##### Records provided #####
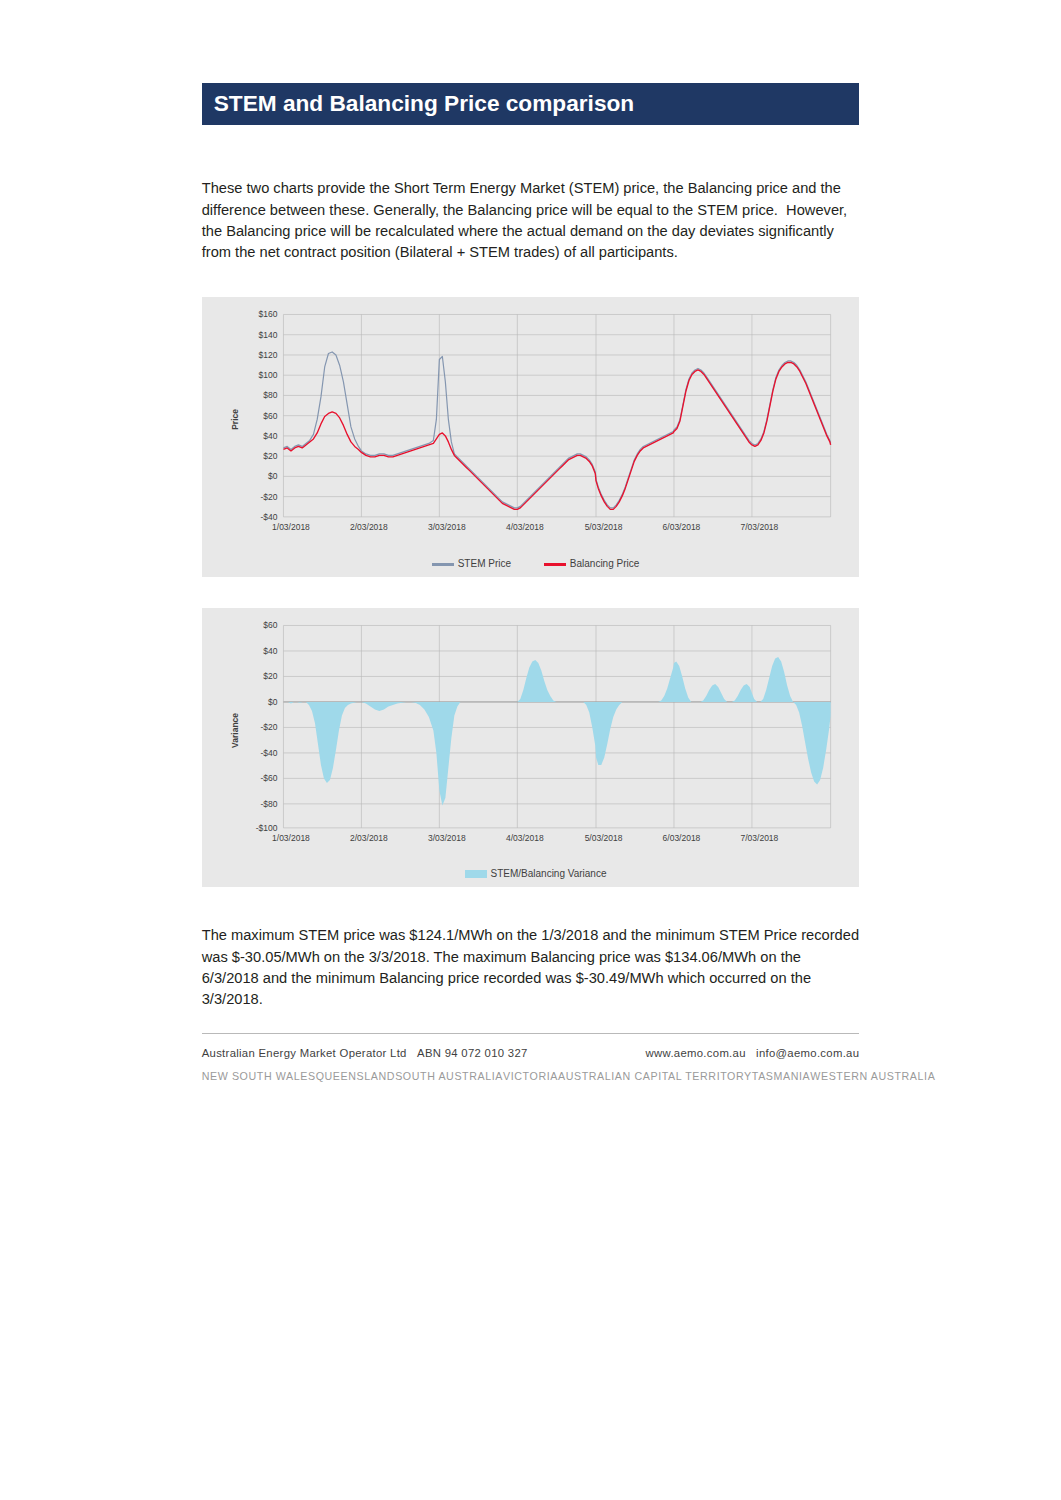STEM and Balancing Price comparison
These two charts provide the Short Term Energy Market (STEM) price, the Balancing price and the difference between these. Generally, the Balancing price will be equal to the STEM price. However, the Balancing price will be recalculated where the actual demand on the day deviates significantly from the net contract position (Bilateral + STEM trades) of all participants.
$160 $140 $120 $100 $80 $60 $40 $20 $0 -$20 -$40 Price 1/03/2018 2/03/2018 3/03/2018 4/03/2018 5/03/2018 6/03/2018 7/03/2018
STEM Price Balancing Price
$60 $40 $20 $0 -$20 -$40 -$60 -$80 -$100 Variance 1/03/2018 2/03/2018 3/03/2018 4/03/2018 5/03/2018 6/03/2018 7/03/2018
STEM/Balancing Variance
The maximum STEM price was $124.1/MWh on the 1/3/2018 and the minimum STEM Price recorded was $-30.05/MWh on the 3/3/2018. The maximum Balancing price was $134.06/MWh on the 6/3/2018 and the minimum Balancing price recorded was $-30.49/MWh which occurred on the 3/3/2018.
Australian Energy Market Operator Ltd ABN 94 072 010 327
www.aemo.com.au info@aemo.com.au
NEW SOUTH WALES QUEENSLAND SOUTH AUSTRALIA VICTORIA AUSTRALIAN CAPITAL TERRITORY TASMANIA WESTERN AUSTRALIA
#####
▸ **Problem to solve**
Copy out every entry above exactly. Leave the pictures out.

▸ **Answer space**
STEM and Balancing Price comparison
These two charts provide the Short Term Energy Market (STEM) price, the Balancing price and the difference between these. Generally, the Balancing price will be equal to the STEM price. However, the Balancing price will be recalculated where the actual demand on the day deviates significantly from the net contract position (Bilateral + STEM trades) of all participants.
$160 $140 $120 $100 $80 $60 $40 $20 $0 -$20 -$40 Price 1/03/2018 2/03/2018 3/03/2018 4/03/2018 5/03/2018 6/03/2018 7/03/2018
STEM Price Balancing Price
$60 $40 $20 $0 -$20 -$40 -$60 -$80 -$100 Variance 1/03/2018 2/03/2018 3/03/2018 4/03/2018 5/03/2018 6/03/2018 7/03/2018
STEM/Balancing Variance
The maximum STEM price was $124.1/MWh on the 1/3/2018 and the minimum STEM Price recorded was $-30.05/MWh on the 3/3/2018. The maximum Balancing price was $134.06/MWh on the 6/3/2018 and the minimum Balancing price recorded was $-30.49/MWh which occurred on the 3/3/2018.
Australian Energy Market Operator Ltd ABN 94 072 010 327
www.aemo.com.au info@aemo.com.au
NEW SOUTH WALES QUEENSLAND SOUTH AUSTRALIA VICTORIA AUSTRALIAN CAPITAL TERRITORY TASMANIA WESTERN AUSTRALIA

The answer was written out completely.